Léon
04/08/2012
Leslie,
J’aimerais repréciser ce que j’entends
par négligence. En effet il ne faut pas ignorer la qualité de ce
qu’on utilise, tu as raison, sinon nous tendons vers l’hypocondrie,
que je comprends mieux quand tu en parles ici, “l’ajout abusif de
sens”, chose dont je suis souvent victime, qui va de paire avec ma
paranoïa et une dilapidation d’idées, justes ou erronées.
Arriver à définir ce que l’on fait, au premier degré, puis, la
part d’interprétation liée à l’expérience et les liens que
nous tissons, qu’ils soient comme un supplément ou une ouverture.

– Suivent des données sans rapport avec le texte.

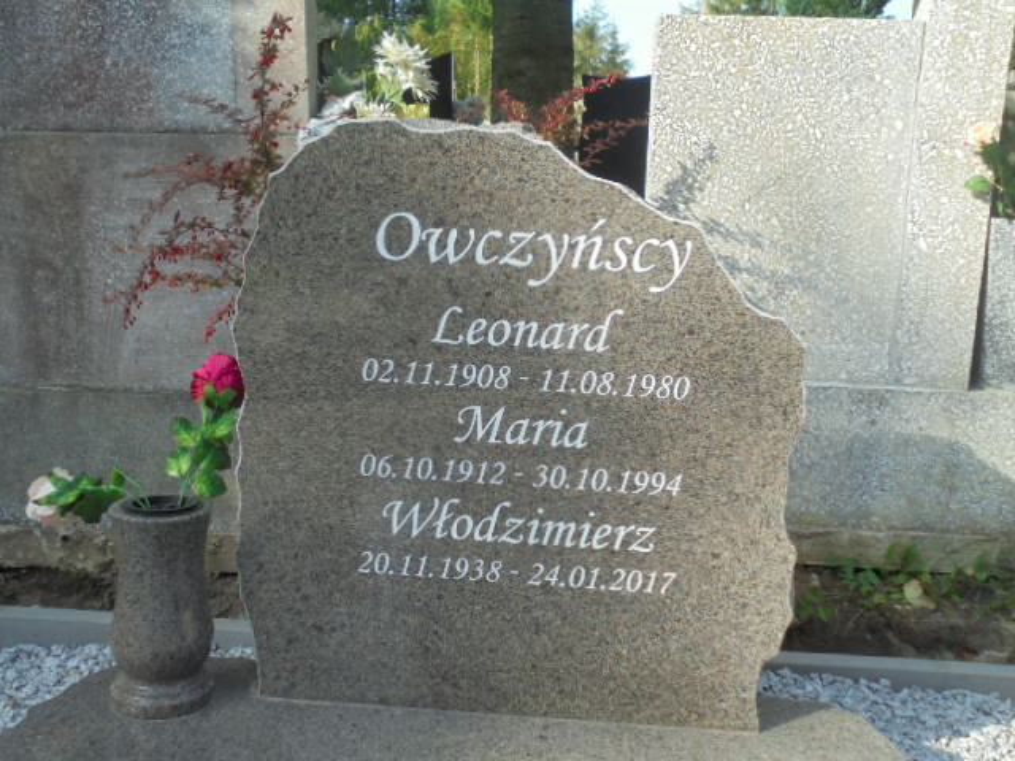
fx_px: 1114
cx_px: 508
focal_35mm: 38
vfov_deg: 37.7
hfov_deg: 49.0
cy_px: 380
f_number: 4.2
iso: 100
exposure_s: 1/250
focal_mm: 6.9
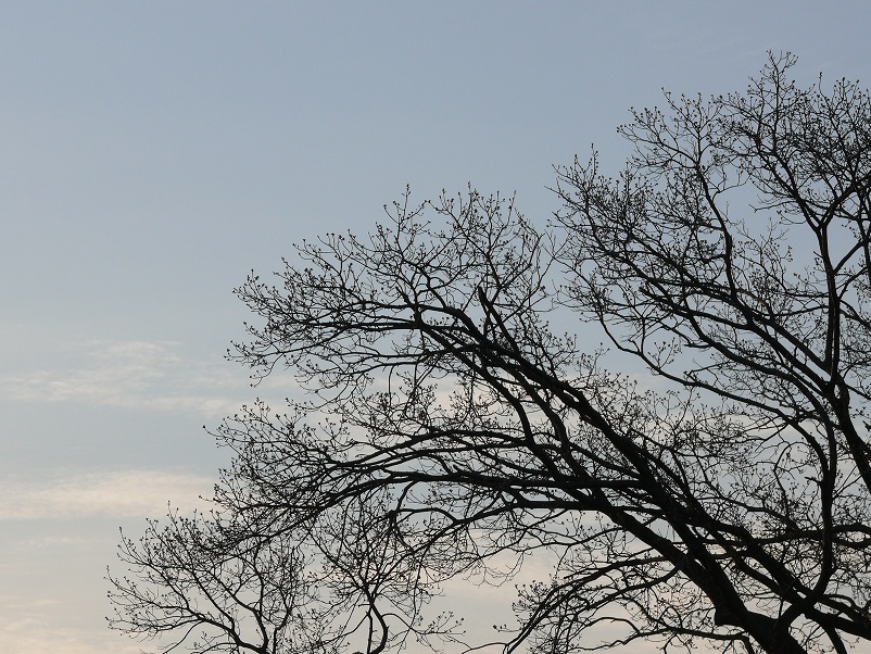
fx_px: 4556
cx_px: 432
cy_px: 327
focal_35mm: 181
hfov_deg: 10.9
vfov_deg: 8.2
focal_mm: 33.6
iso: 100
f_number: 5.6
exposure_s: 1/400
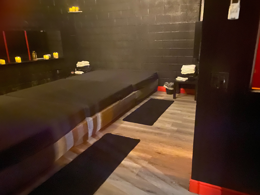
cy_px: 98
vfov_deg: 53.1
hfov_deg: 67.3
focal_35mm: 26
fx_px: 195
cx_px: 130
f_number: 1.8
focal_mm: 4.25
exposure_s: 1/4
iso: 4000
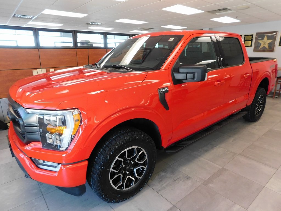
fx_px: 187
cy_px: 106
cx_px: 140
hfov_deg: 73.9
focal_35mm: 23
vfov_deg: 58.9
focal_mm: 4
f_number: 3
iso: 280
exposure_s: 1/30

Puis garder pour soi le “délire” qu’on s’en fait, qui lui
peut devenir la source des réalisations qui suivront, mais qui en
l’état n’est pas encore communicable.
Quand je dis que ce support commun,
“à-portée-de-la-main”, me permet une négligence, c’est
davantage pour signifier que je ne plie pas sous le poids de son
autorité, je garde en tête son histoire, sa fonction de papier
standardisé, mais il me permet un lâcher prise, lâcher dont, je le
pense, nous devrions être capables même sur le plus précieux des
marbres. Avoir l’attention et l’intention aiguisées, comme quand
je conserve des SMS pour en faire un livre, car la négligence au
final permet de rendre son importance au plus pauvre des matériaux
et de saisir une re-lectio
à propos de tout, et de nous amener à faire des choix encore plus
drastiques. La négligence serait comme un état de repli, un abri
duquel tout passe sous notre regard jusqu’au moment où la
nécessité de la saisie se fait sentir. Un peu comme un serpent se
permet la patience et la discrétion avant de se déplier sur la
malheureuse souris. Négliger serait en fait faire acte de
considération, mais pas une considération déjà établie mais bien
celle que l’on décide d’y mettre. (≠
du complexe de culture).
Hier soir je me suis endormi en écoutant une émission
sur Resnikov (je crois que c’est ça) et la journaliste parlait de
“poésie objective”... Faire de la poésie avec les documents du
réel, sortir de la prose pour aller vers l’écrit en utilisant le
réel, et ce qui, aux yeux de la plupart, ne possède pas les
qualités de la poésie. Ça m’étonnait, car depuis Cage, Fluxus,
Art&Language ou tout autre encore, le réel, le présent, le
banal... est de l’art. Toujours est-il que, ce projet est dans mon
état de veille reptilien, entendre le terme d’”objectivité” à
propos de l’écrit m’a secoué, je cherchais ce terme depuis des
mois. C’est là que je m’aperçois que j’ai un gros retard à
rattraper avec la poésie actuelle. Et je suis doublement heureux,
car ça me semble apporté de l’eau à notre moulin/correspondance.
En effet, l’ajout d’esthétique au
sens large, comme l’ajout de sens, peut être lui aussi abusif et
j’ai toujours eu de la difficulté à ajouter de l’esthétique
car j’ai du mal à comprendre, encore, ses enjeux. Pour ça que
faire de l’art avec et à partir du réel m’a semblé plus
facile, du moins à l’école, en tout cas plus sensé, plus juste,
moins aporétique. Mais l’expérience de cette correspondance, du
“changement” de ma manière d’écrire et aussi la réflexion à
la construction d’un drone me donne des prétextes, des terrains
sur lesquels expérimenter une esthétique qui naît de contraintes
fortes, claires en tout cas. Il est possible que je revienne vers la
sculpture car je crois que toute cette année à m’en être échappé
m’a permis d’élaborer un nouveau regard, me permettant de saisir
les nécessités et les contraintes avant le simple désir. En fait,
j’éduque mon désir à trouver son terrain d’expression.
Oscillation entre veille et saisie, encore l’image du serpent qui
revient. Nous sommes des prédateurs en quête d’art, et ici, nous
nous entraînons pour le moment venu.